With that comes the glorification of the nation reified through the amount of wealth you have as a country, the amount of people you can kill, or the amount of territory and people at your beck and call. Individuals leading massing groups of people like empires also allow power to change them psychologically, and in turn those attracted to positions of leadership in empires hold traits that complement the characteristics of the system.


We need to re-localize governance and de-individualize governance structures for ones that prioritize shared leadership, a leaderful state, and the removal of the self from the people we are claiming to represent. When we are looking for leadership structures we need to ensure that the group, organization, or nation itself is not hierarchical; rather, there is a shared understanding of power, and a constantly shifting definition of who is in power.


We also need to de-identify with nationalism, which is a growing movement across the world. The reason is because when we identify so closely with a nation or an empire, we refuse to admit that they could have committed violence or harm, simply because we see the nation as an extension of ourselves - while the truth is that these structures almost ensure that violence will happen at the hands of the state. It also prevents us from moving forward.


I remember being in middle school and being invited to a birthday party for a classmate of mine. When I got there, a different classmate confronted me demanding to know who had invited me. This lack of social popularity would follow me through school as I calculatedly tried to assure I was welcome in a space, so much as to my detriment until only after I realized I had lost myself in the process.


And when nations like people don't move through moments like this, it can lead to dangerous outcomes. Moments of fear and violence, the collective trauma of a nation, can manifest as vigilance, paranoia, and hyper-security. It leads to the building of hyper-militarized nations and actors and a belief that in order to stay alive we must fight, even if that means harming, and even killing others in the process. The issue however is that this only leads for this energy to maintain itself as it boomerangs back to us. When we engage in violence, that violence will return to us, and the more we throw it, the more it comes back. We feel a sense of temporary safety, imagining that throwing it will lead to its disappearance only to find it back at our feet like a cursed amulet.


Hurt nations hurt nations. And so to move away from that we have to do a couple of things. The psychological dissolution of the nation has to happen much like the dissolution of the self. Countries and peoples are not what has happened to them but rather they are an actively shifting, moving, state of energy. The argument that violence, including murder has been used in the past either to us or as a tool of revolution is not a justification of its existence in the future.


Like my nearly comical attempts at social acceptance, this mindset tells me that as nations we have not moved through that collective harm. We must shift our collective senses of self through grief and move through those feelings to allow a new reality to enter our minds, and then our physical reality.

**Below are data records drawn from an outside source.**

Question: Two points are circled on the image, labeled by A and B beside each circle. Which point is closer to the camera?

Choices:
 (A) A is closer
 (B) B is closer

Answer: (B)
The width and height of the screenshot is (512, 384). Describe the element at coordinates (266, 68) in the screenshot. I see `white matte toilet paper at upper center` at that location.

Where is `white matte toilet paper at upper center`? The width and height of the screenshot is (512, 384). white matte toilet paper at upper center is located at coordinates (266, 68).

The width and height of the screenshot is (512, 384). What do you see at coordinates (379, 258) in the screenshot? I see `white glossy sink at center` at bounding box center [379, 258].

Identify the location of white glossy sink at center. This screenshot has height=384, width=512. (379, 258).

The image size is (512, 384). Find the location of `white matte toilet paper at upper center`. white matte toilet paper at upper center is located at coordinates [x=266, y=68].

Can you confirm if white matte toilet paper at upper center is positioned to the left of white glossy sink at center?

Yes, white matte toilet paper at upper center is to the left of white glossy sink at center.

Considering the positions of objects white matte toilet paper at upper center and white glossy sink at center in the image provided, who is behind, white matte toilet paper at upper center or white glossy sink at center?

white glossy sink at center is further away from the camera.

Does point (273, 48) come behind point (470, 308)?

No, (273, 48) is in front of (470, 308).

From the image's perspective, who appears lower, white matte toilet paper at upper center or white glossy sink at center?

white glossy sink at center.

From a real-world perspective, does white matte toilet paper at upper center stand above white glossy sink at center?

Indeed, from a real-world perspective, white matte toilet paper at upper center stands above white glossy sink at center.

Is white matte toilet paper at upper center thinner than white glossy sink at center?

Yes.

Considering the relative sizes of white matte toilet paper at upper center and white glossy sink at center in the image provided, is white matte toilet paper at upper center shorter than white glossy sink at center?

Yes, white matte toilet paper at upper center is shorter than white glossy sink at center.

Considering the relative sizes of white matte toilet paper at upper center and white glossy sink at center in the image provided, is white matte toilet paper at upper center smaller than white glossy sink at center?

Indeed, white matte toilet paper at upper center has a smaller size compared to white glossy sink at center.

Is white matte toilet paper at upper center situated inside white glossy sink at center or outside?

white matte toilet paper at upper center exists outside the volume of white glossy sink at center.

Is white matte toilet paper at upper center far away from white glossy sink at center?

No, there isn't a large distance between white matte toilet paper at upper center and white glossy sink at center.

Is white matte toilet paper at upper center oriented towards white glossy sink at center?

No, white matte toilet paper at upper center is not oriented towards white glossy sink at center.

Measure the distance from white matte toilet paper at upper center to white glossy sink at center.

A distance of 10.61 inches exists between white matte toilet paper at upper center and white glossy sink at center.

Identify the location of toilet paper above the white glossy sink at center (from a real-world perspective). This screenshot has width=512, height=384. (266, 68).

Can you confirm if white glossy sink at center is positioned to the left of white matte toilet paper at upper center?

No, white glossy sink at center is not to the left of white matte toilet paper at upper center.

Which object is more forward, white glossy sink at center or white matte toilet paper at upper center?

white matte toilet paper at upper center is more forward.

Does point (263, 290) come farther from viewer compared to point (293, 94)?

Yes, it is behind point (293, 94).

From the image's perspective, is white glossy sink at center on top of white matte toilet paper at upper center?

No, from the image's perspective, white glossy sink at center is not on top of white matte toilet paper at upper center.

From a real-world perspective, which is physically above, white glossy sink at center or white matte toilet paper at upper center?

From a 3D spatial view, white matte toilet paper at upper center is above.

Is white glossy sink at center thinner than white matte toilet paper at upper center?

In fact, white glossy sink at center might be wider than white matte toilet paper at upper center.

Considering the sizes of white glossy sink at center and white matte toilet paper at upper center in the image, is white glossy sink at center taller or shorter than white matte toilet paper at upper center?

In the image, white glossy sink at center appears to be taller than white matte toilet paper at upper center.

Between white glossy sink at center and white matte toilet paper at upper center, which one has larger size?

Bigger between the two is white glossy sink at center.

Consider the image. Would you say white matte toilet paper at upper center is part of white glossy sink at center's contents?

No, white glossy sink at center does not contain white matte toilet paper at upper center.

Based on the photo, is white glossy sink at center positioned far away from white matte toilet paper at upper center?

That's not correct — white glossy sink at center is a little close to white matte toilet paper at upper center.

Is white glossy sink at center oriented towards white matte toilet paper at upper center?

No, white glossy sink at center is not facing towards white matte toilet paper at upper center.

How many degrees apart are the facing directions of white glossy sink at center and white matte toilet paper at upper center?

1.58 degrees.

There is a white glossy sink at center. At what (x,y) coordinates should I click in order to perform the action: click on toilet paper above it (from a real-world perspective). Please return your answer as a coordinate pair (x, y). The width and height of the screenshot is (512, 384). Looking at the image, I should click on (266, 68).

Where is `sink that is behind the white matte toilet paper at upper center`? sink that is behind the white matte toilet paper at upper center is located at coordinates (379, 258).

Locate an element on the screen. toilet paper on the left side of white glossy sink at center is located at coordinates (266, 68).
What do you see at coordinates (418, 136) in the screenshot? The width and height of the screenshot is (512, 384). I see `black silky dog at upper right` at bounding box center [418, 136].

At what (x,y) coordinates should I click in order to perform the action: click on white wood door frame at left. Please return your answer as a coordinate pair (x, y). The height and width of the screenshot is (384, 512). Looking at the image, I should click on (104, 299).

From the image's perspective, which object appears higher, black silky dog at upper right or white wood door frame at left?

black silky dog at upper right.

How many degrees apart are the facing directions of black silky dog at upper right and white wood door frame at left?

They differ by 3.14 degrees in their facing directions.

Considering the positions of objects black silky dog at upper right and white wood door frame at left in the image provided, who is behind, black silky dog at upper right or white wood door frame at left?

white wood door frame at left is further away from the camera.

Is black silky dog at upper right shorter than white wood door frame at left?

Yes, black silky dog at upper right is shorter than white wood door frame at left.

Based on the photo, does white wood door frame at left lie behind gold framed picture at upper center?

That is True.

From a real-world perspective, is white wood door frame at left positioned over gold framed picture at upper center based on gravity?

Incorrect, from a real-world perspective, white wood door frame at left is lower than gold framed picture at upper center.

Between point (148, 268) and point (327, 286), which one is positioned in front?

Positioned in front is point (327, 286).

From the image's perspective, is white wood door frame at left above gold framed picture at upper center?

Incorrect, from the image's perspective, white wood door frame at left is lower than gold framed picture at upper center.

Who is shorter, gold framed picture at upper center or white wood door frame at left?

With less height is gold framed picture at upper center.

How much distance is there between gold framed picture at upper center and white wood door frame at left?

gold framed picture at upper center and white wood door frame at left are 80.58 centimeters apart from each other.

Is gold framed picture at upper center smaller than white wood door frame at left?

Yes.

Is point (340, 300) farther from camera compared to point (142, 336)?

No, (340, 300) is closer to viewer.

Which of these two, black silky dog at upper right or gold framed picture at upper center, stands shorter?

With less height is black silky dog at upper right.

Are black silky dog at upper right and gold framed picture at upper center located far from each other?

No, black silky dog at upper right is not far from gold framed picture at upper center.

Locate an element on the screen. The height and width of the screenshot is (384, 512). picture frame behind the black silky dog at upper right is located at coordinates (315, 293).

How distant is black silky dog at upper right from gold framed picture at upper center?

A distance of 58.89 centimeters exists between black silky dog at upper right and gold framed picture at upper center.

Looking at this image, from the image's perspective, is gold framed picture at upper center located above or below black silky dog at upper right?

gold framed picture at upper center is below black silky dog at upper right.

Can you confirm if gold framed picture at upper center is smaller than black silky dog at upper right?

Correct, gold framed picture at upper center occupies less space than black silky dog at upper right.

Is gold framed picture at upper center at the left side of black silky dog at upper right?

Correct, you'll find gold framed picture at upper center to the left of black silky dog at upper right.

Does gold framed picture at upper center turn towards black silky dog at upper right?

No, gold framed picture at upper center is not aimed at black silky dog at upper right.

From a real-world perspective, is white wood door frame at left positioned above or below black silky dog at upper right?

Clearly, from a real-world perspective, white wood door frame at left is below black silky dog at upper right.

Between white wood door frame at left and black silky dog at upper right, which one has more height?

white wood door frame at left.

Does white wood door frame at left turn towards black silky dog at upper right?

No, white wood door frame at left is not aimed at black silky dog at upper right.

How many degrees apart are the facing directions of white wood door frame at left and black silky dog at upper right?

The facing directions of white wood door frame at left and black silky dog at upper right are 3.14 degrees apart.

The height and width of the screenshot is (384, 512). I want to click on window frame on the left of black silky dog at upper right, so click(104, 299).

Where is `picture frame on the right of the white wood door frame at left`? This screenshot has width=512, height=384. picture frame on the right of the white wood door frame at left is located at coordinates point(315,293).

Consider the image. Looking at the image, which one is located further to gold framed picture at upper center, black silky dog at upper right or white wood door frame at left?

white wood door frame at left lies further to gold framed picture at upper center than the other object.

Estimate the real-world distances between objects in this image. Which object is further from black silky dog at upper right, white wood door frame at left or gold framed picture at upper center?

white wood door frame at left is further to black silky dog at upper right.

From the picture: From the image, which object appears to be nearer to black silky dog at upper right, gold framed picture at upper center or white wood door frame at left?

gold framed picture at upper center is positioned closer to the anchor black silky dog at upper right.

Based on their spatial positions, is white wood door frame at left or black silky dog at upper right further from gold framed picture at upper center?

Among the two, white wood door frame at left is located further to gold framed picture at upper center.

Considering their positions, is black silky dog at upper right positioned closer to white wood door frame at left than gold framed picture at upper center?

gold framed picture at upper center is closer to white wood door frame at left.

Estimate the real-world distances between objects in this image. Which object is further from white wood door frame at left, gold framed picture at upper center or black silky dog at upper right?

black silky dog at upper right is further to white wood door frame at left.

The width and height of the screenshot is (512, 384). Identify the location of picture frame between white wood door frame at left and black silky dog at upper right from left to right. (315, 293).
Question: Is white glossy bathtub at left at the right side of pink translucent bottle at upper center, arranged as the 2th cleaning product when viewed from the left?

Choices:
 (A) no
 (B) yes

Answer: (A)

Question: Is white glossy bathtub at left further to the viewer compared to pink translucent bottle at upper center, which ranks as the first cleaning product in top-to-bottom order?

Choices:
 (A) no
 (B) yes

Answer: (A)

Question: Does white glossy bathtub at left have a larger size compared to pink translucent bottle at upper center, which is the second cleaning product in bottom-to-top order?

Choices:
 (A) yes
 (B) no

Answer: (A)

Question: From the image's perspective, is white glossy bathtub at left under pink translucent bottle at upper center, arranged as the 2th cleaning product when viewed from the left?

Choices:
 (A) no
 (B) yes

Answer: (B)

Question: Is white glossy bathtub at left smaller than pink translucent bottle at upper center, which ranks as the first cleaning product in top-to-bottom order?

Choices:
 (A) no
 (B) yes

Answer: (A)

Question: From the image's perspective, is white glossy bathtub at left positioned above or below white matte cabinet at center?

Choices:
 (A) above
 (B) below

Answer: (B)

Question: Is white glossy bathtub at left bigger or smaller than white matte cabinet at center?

For example, while I had taken every precaution, almost to paranoia, to quell my middle school social anxiety- I hadn’t actually done anything to move through it. I had built this defense line that didn’t actually build safety, it prevented it. Countries need to grieve, make the appropriate amends and reparations needed to people we’ve harmed in order to build that new reality.


Only then can we begin to put our arms down and move towards collective peace.